In one day, how many people can say they drove over a log road, through a foot of water, across a handful of creek beds, and then with the vehicle hung up at a 45-degree angle?
Well, any of the cadets who went through RCMP Depot since last year can make that claim.
Those are just a few of the things spread across the relatively new 4×4 track behind the RCMP’s training academy at the western edge of Regina.
The track is quite a sight, and can even be spotted from planes flying over the city — hills rising high into the air, a pit filled with water, another filled with gravel and a dirt road winding through it all.
It’s basically an obstacle course for trucks and is used to help get cadets used to driving roughly in the different kinds of terrain they could encounter in postings across the country.
“It’s an area that we felt it was important to address because you never really know, depending on where you’re working, what situation you’re going to have to respond to whether it’s a situation where it’s a logging road, or a situation where they have to drive to, it’s not on a regular road surface, search-and-rescue type event or such a thing as that,” explained RCMP Staff Sgt. Dwayne Bauer.
Bauer said more and more detachments are getting four-wheel-drive trucks, and this allows cadets to get some experience using them.
As part of their driver training, cadets will head onto the track, watching and learning while a facilitator takes them through and explains the proper way to go at it, then the cadets will be able to tackle it themselves.
Cpl. Shaun Leach is one of the facilitators. He’s been at Depot for three years, and before that he was posted in B.C.
Leach said when they get cadets on the track for the first time, they see all kinds of reactions, including people who spent most of their lives using public transit in big cities like Toronto and Vancouver.
“This is quite intimidating (for them) actually, because they’ve never sat in a vehicle this big, they’ve never maybe even been in a pickup truck, and then you put them on a gravel road and there’s different dynamics, and it’s quite an exposure for them,” said Leach.

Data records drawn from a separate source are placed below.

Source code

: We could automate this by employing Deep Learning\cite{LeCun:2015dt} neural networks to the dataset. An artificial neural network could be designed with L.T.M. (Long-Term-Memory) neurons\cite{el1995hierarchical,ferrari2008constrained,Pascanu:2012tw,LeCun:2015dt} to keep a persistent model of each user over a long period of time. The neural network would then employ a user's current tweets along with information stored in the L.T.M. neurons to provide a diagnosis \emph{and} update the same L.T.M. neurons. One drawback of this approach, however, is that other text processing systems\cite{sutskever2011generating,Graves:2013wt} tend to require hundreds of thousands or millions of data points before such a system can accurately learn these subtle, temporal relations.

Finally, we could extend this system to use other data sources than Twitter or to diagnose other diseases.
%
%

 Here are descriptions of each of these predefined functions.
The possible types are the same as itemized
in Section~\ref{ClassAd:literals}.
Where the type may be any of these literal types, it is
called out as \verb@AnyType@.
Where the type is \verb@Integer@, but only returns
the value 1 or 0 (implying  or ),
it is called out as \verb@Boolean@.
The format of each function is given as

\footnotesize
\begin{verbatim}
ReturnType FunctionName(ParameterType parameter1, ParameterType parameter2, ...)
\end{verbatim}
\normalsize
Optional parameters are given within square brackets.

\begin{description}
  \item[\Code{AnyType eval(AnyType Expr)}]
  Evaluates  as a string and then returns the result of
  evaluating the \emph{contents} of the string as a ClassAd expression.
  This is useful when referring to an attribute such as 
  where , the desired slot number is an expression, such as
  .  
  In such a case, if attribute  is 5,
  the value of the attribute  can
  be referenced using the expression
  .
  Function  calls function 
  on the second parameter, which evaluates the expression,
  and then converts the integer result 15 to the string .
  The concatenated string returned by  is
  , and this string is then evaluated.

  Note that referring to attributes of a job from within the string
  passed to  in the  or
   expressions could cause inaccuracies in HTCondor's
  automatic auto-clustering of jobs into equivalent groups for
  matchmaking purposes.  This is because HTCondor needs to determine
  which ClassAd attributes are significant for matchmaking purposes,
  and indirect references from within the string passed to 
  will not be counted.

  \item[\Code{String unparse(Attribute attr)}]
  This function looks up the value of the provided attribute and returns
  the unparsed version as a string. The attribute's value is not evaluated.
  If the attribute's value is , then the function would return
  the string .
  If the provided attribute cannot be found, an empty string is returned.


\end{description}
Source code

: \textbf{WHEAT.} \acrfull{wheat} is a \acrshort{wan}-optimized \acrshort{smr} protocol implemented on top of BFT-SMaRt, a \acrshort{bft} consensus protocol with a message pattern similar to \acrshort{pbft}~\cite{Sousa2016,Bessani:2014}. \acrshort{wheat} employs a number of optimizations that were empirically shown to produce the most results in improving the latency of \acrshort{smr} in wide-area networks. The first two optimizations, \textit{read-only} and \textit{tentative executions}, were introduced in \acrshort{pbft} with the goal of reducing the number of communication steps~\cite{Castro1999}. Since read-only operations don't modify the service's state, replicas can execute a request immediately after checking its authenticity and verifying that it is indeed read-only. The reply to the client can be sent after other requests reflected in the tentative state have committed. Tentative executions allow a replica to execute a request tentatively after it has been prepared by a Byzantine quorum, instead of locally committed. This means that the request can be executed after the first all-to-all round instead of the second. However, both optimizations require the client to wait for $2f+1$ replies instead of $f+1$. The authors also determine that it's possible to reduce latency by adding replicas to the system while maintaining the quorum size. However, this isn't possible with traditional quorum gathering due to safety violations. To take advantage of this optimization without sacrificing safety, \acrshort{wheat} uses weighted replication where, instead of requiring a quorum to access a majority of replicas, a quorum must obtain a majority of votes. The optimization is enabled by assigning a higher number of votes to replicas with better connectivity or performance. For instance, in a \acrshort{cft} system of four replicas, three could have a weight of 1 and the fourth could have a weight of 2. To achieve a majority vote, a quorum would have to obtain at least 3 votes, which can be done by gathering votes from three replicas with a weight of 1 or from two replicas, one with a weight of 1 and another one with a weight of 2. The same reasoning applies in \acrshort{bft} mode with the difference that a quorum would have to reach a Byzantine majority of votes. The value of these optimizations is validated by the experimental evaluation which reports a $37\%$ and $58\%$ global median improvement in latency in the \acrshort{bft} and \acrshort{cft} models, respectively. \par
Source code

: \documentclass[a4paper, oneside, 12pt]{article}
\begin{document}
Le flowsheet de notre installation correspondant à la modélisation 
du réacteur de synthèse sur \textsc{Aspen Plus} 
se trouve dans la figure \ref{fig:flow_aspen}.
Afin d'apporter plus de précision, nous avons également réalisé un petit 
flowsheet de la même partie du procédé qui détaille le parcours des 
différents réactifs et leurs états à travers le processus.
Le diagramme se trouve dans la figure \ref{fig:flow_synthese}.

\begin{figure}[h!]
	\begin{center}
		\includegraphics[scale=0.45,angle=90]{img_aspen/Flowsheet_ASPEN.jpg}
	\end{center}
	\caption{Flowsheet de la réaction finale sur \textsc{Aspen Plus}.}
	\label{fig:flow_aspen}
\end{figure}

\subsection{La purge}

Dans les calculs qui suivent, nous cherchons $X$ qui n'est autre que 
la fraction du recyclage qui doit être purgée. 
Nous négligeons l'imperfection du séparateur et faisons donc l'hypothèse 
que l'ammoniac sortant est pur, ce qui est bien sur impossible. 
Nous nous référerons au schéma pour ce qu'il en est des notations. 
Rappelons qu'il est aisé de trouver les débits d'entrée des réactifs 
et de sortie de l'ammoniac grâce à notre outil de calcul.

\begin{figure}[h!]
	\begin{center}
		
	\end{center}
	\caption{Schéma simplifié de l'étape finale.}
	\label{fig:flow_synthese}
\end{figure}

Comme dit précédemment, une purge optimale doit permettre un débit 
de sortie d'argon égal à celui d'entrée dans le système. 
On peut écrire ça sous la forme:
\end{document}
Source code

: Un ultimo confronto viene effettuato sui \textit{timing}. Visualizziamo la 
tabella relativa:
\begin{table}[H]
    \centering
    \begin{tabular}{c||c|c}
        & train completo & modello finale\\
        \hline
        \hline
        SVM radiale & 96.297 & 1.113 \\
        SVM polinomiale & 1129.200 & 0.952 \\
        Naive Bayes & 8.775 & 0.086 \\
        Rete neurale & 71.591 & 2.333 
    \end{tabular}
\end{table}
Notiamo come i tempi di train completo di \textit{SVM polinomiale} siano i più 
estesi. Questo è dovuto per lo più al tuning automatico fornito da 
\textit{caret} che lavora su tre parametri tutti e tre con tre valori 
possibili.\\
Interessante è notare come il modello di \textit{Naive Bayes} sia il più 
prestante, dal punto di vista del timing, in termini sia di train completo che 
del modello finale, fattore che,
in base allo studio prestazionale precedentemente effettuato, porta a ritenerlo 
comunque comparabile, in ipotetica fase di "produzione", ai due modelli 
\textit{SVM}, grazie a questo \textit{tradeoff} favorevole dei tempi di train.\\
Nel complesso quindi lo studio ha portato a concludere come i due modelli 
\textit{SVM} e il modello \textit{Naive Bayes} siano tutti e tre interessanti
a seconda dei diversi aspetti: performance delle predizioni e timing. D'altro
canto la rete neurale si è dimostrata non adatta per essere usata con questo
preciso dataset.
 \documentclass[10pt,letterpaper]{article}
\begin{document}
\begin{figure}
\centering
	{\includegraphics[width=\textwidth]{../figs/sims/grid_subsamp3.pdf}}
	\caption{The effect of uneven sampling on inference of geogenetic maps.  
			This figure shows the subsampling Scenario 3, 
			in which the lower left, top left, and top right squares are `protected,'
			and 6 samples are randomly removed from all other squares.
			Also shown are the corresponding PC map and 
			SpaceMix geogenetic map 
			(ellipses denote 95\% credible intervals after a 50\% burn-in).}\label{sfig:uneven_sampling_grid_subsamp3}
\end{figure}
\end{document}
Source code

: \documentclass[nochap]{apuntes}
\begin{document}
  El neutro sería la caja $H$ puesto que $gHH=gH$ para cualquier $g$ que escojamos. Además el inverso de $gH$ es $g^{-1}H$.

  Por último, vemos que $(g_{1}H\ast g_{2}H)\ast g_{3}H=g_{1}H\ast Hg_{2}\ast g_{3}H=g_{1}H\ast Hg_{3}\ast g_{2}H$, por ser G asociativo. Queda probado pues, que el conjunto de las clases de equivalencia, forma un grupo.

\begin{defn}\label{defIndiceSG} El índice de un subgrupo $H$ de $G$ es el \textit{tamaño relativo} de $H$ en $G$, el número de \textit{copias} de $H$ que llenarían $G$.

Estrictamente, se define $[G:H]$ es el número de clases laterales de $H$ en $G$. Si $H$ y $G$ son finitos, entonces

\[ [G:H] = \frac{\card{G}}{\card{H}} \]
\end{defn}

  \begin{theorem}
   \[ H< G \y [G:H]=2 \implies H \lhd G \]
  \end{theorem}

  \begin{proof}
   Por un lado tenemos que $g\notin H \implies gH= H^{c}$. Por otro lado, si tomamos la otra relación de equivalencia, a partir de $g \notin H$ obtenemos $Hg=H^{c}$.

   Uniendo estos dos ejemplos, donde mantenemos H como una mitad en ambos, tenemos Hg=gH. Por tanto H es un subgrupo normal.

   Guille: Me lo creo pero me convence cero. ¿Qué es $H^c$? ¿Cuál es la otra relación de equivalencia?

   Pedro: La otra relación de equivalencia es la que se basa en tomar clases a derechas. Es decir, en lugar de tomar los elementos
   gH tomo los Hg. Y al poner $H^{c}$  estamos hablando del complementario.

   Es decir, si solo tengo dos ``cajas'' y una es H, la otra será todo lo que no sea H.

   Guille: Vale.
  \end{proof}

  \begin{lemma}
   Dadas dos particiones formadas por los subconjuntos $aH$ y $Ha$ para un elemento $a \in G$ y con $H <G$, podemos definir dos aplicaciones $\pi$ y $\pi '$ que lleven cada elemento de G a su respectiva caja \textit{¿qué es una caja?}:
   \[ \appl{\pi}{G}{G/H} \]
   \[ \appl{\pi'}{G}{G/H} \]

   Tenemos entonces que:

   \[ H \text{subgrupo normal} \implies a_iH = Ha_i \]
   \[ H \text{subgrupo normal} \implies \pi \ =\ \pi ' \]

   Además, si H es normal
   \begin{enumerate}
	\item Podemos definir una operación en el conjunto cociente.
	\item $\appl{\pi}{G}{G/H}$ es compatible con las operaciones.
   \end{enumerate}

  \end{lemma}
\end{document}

Much of the instruction Leach gives as he drives around the track is focused around protecting the vehicle from as much harm as possible, things like taking obstacles at an angle, looking ahead to avoid large rocks, and getting used to deep gravel and snow.
“When you’re working in a rural area you could be miles and miles away from any help, so I think it is an important aspect of the training to look after your equipment and be able to make it back,” explained Leach.
It’s not uncommon for cadets to have a bit of trouble on the track, as shown by the scrapes on some of the obstacles and dents and scrapes across some of the trucks as well.
“That’s the cost of doing business unfortunately,” said Leach.
The RCMP developed the track with the help of some of its policing partners in the U.S., but it was adapted for Canadian weather.
Before the track was built, cadets were taken out into rural Saskatchewan to practise near Lumsden and Craven. Cadets still go out into the area around Regina, but now it’s for less time.